■ **Extracted records**
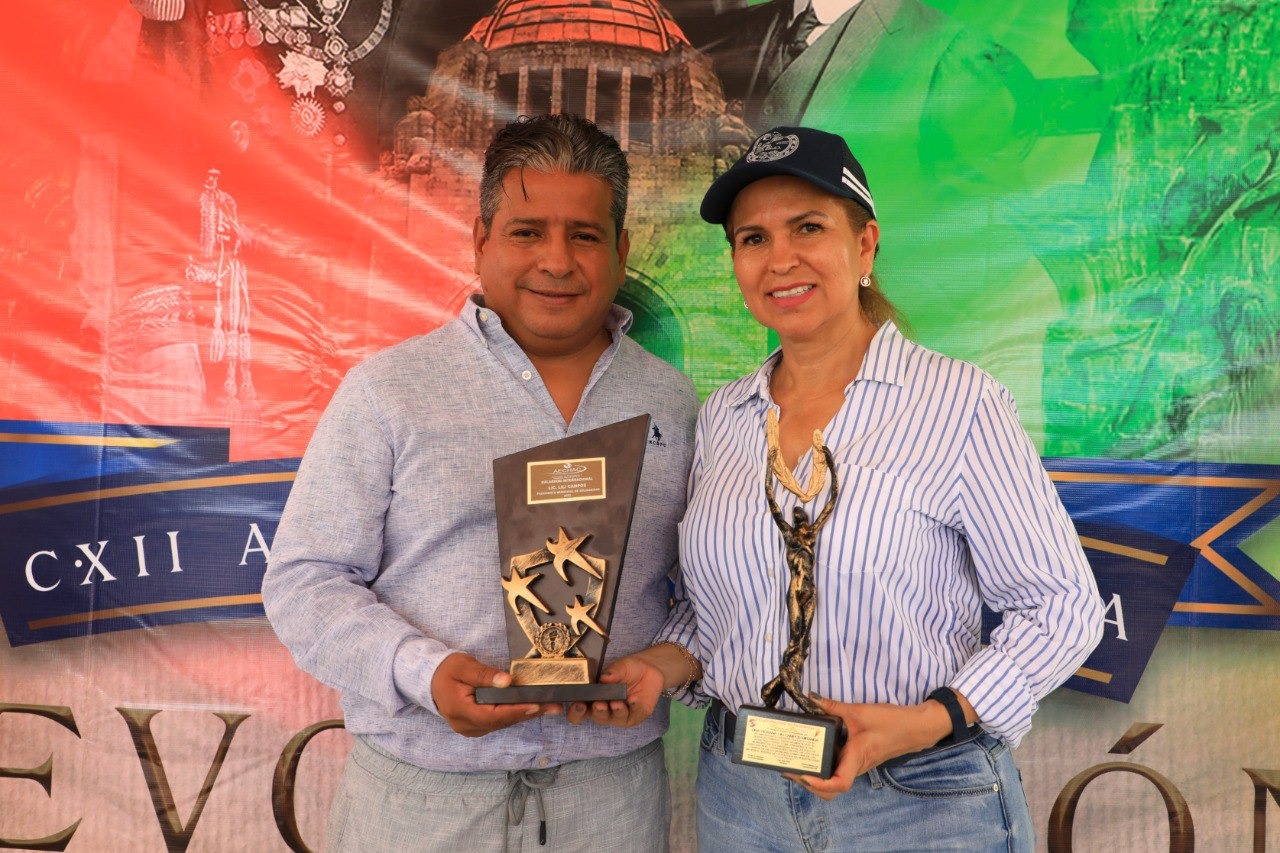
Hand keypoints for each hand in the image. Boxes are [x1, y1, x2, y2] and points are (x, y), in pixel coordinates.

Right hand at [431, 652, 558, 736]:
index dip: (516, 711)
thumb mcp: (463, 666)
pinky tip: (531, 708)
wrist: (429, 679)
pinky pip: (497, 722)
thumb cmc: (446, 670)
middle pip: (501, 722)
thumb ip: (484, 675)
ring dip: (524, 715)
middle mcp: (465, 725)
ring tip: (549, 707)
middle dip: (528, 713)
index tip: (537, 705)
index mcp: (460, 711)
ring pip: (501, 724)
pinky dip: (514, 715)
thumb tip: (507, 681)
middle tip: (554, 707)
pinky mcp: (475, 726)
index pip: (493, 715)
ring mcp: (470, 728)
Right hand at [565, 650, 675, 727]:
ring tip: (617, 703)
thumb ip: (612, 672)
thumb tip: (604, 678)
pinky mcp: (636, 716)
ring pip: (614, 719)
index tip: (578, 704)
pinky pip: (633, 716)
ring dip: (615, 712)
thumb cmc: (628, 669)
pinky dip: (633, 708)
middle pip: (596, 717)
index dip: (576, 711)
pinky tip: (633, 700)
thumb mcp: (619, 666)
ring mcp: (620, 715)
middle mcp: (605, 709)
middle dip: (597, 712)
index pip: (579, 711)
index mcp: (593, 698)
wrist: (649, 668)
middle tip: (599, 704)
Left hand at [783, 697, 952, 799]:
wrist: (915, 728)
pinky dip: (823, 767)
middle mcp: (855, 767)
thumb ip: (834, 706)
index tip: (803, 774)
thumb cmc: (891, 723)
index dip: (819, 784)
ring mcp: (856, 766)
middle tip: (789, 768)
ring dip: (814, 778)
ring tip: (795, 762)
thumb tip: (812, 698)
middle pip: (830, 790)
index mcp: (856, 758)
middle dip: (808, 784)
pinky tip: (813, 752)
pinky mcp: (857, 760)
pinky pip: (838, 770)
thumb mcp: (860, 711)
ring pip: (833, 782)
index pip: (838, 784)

...

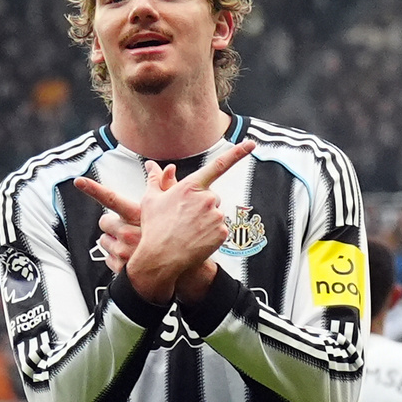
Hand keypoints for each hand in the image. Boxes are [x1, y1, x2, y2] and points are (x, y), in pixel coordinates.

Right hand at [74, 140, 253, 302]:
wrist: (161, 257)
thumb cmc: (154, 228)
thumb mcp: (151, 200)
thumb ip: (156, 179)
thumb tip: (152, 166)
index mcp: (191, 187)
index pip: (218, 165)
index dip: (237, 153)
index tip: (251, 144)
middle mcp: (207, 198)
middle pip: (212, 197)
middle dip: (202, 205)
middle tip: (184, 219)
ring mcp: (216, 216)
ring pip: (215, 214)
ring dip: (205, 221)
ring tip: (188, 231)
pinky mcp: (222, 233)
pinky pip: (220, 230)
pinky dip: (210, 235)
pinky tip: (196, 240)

---

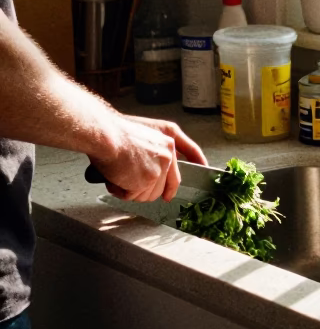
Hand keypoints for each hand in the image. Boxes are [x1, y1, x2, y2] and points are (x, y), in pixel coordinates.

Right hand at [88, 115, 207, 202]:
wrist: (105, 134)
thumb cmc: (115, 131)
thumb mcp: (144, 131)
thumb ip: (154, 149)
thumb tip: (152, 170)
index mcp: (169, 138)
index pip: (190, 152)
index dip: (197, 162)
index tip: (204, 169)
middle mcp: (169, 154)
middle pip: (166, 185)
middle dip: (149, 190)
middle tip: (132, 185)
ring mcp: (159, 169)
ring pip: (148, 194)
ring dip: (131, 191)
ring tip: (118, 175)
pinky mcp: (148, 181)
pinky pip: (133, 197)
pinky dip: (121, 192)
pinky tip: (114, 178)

■ **About this task**
Select every line in the material above where the string "Right" occurs, and copy it.

■ **Exercise result**
Right hand at [431, 652, 558, 736]:
Right hand at [565, 650, 675, 727]:
Right hand at [74, 140, 253, 302]:
Right hand at [88, 115, 207, 202]:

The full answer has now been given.